EXPLORE THE MATERIAL:
**a.** Retype the passage on Shakespeare and Company word for word, between "The best bookstores" and "and it does.", inclusive.
**b.** For each statement, say yes or no based on the passage on Shakespeare and Company, and quote the words that decide it: (i) The store is on rue de la Bûcherie. (ii) The store's interior has exposed metal beams. (iii) Walking through the store's rooms is compared to sifting through the chapters of a novel.

EXERCISE TEXT:

◇ ◇ ◇ ◇ ◇

The exterior of the the Shakespeare and Company in Paris

The best bookstores are just as exciting as the books that they sell. Entering a bookshop should be an experience of anticipation and mystery, full of thrills and surprises, and if it’s a really good shop, it will have well-developed characters and a historical plot line that makes you gasp. The Shakespeare and Company in Paris is the well-crafted, multi-volume novel you have been searching for. Walking through its rooms is like sifting through the chapters of a novel. An adventure lays just beyond the next shelf and there are discoveries to be made in every corner. The old interior of the store on rue de la Bûcherie, with its exposed wooden beams and plaster walls, makes it feel as though the building itself has a story to tell, and it does.

◇ ◇ ◇ ◇ ◇

AVAILABLE DATA:
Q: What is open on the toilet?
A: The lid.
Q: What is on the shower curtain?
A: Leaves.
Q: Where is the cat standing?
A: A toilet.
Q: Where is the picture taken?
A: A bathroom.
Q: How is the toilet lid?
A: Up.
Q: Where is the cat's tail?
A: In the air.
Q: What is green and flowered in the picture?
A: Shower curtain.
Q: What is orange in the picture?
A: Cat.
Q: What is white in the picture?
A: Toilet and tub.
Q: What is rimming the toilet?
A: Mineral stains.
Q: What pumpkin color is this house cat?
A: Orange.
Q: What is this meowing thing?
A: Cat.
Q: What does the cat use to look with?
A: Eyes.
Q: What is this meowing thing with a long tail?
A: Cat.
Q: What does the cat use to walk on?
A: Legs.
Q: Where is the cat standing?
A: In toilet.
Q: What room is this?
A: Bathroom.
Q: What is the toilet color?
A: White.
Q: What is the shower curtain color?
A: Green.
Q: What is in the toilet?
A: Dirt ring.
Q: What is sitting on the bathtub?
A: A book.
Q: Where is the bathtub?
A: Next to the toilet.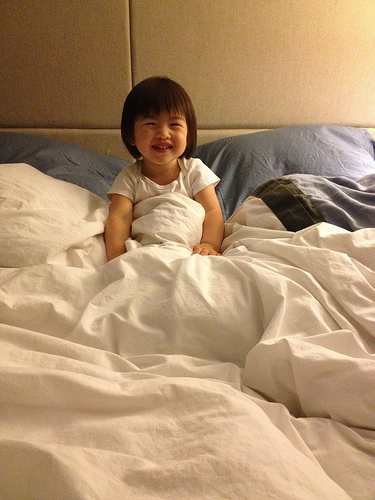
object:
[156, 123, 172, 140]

◇ ◇ ◇ ◇ ◇

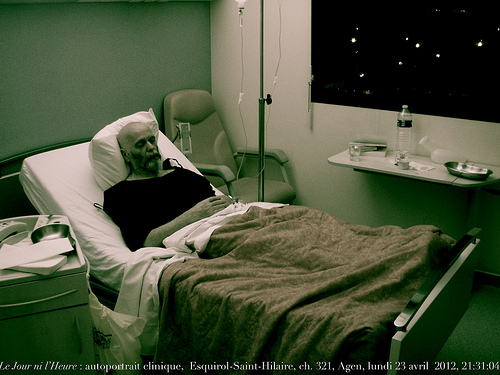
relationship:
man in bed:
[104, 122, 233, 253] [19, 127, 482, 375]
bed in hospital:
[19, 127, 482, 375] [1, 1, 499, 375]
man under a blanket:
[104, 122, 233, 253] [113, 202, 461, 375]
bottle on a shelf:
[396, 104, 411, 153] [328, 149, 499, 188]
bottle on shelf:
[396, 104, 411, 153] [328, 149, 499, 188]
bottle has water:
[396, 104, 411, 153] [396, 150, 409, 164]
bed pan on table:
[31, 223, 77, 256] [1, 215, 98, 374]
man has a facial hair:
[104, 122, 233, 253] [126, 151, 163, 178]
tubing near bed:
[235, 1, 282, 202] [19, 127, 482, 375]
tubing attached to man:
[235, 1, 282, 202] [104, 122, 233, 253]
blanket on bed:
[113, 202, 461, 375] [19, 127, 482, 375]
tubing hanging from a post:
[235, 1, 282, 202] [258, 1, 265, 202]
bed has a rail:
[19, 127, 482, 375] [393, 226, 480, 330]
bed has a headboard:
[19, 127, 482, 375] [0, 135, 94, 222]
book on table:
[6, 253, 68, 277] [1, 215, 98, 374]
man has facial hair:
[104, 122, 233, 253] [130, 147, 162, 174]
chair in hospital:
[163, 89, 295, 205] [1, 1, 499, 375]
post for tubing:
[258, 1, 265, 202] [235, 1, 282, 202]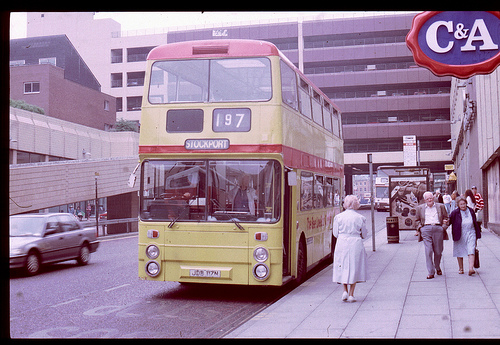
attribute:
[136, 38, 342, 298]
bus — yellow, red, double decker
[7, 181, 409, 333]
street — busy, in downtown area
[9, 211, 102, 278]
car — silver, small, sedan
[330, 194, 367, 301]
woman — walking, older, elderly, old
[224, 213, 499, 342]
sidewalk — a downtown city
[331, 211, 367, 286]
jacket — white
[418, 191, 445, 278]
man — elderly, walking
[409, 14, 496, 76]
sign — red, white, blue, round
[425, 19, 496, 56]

◇ ◇ ◇ ◇ ◇

ANSWERS BELOW:
**a.**
The best bookstores are just as exciting as the books that they sell. Entering a bookshop should be an experience of anticipation and mystery, full of thrills and surprises, and if it’s a really good shop, it will have well-developed characters and a historical plot line that makes you gasp. The Shakespeare and Company in Paris is the well-crafted, multi-volume novel you have been searching for. Walking through its rooms is like sifting through the chapters of a novel. An adventure lays just beyond the next shelf and there are discoveries to be made in every corner. The old interior of the store on rue de la Bûcherie, with its exposed wooden beams and plaster walls, makes it feel as though the building itself has a story to tell, and it does.

**b.**
(i) Yes: "The old interior of the store on rue de la Bûcherie"
(ii) No: "with its exposed wooden beams and plaster walls"
(iii) Yes: "Walking through its rooms is like sifting through the chapters of a novel."